Despite growing globalization, parenting techniques around the world continue to vary widely. In How Eskimos Keep Their Babies Warm by Mei-Ling Hopgood, she blends research, interviews, and personal experiences to prove there are many ways to be a good parent. In my first blog on this book, I looked at the following chapters: “How Kenyans Live Without Strollers” and “How the Chinese Potty Train Early.” While most of the title is directed towards moms, the chapter, “How Aka Pygmies Are the Best Fathers in the World,” ended up captivating me the most.
According to Hopgood, the Aka are a community of approximately 30,000 people living in the forest that border the Congo and the Central African Republic. Hopgood explains, “They are among the last true hunter-gathering people on earth.” Hopgood references the work of anthropologist Barry Hewlett, author of Intimate Fathers: The Nature and context of Aka Pygmy Paternal Infant Care, when she relates how Aka children spend equal time with both parents. Apparently, “Aka dads harness their babies in infant slings and take them on hunts, babysit when moms need to set up camp, and bring them along when they let off steam with the guys at a palm-wine happy hour,” Hopgood explains.
Hopgood reports how Barry Hewlett claims, “There’s a level of flexibility that’s virtually unknown in our society.” And as far as Hopgood is concerned, “The Aka have become living proof that fathers can and do participate evenly in child care, if called upon, if expected, and if given the right circumstances and support.” So why aren’t more fathers like this? Hopgood explains that according to anthropologist Margaret Mead, “Tribes and nations that expect their men to go to war tend not to let their men get too close to their young.” The Aka are an example, Hopgood points out of a non-warring tribe.

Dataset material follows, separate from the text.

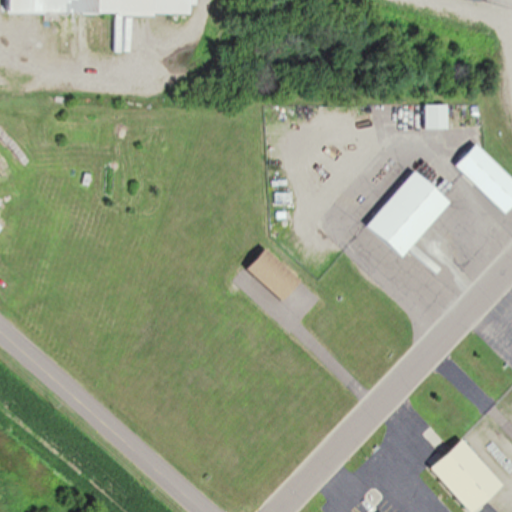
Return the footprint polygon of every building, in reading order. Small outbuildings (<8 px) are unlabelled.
[(192,14),(192,0),(8,0),(8,13),(192,14)] [(425,129),(449,129),(449,104),(425,104),(425,129)] [(403,257),(453,202),(417,170),(367,224),(403,257)] [(248,268),(282,300),(300,280),(267,249),(248,268)] [(470,511),(475,511),(506,484),(463,439),(430,469),(470,511)]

Hopgood also explains how “expectations feed the way we behave. If we assume that men shouldn’t be affectionate with children, they won’t be.”
While more and more research is showing how children benefit from time spent with their fathers – more sociable, adaptable, and better performing in school – Hopgood reports, according to the Fatherhood Institute, of the 156 cultures studied only 5% helped fathers be closer with their little kids. A perfect example of this is paternal leave. Hopgood relays, “The United States is one of the stingiest of the world’s wealthy countries when it comes to any kind of paternity leave…placing last with zero weeks of paid leave required by law and twelve weeks of upaid leave only for employees of firms with more than fifty employees. By contrast, Sweden offers dads two months paid leave, according to Hopgood. She writes, “If daddy didn’t take it, the family would lose it.” As you might imagine, 85% of Swedish fathers take paternity leave.
When my first daughter was born, I was teaching in New Jersey and able to secure my pension if I finished out the school year, so my husband, a Federal employee, took paternity leave. He still considers those months as some of the best in his life (and will frequently tease that all her achievements stem back to their time together ;-). While our declaration that my husband was on paternity certainly turned a few heads, it’s something I wish every dad and child could experience.
As far as Barry Hewlett is concerned, “Our value of children has to increase.” Hopgood admitted that her and her husband negotiated daily over who would take care of their daughter. Ultimately, she came to wonder if they shouldn’t be arguing over how they could spend more time with her. This idea really resonated with me, especially with summer approaching and so many families making arrangements to busy their children so they can get their work done. What if American parents abandoned their quality versus quantity mindset and took a lesson from the Akas? Anthropologist Barry Hewlett argues, “The Aka relationship is special not because of how a father interacts or plays with his child but because father and child know each other exceptionally well because of the time they share together.”
So if you’re up for experimenting with your tried-and-true traditions, check out Mei-Ling Hopgood’s How Eskimos Keep Their Babies War. Her chapters on “How Polynesians Play without Parents” and “How Mayan Villagers Put Their Kids to Work” are really interesting as well. You might not be ready to adopt all of their practices, but at the very least, you’ll have a world of new ideas.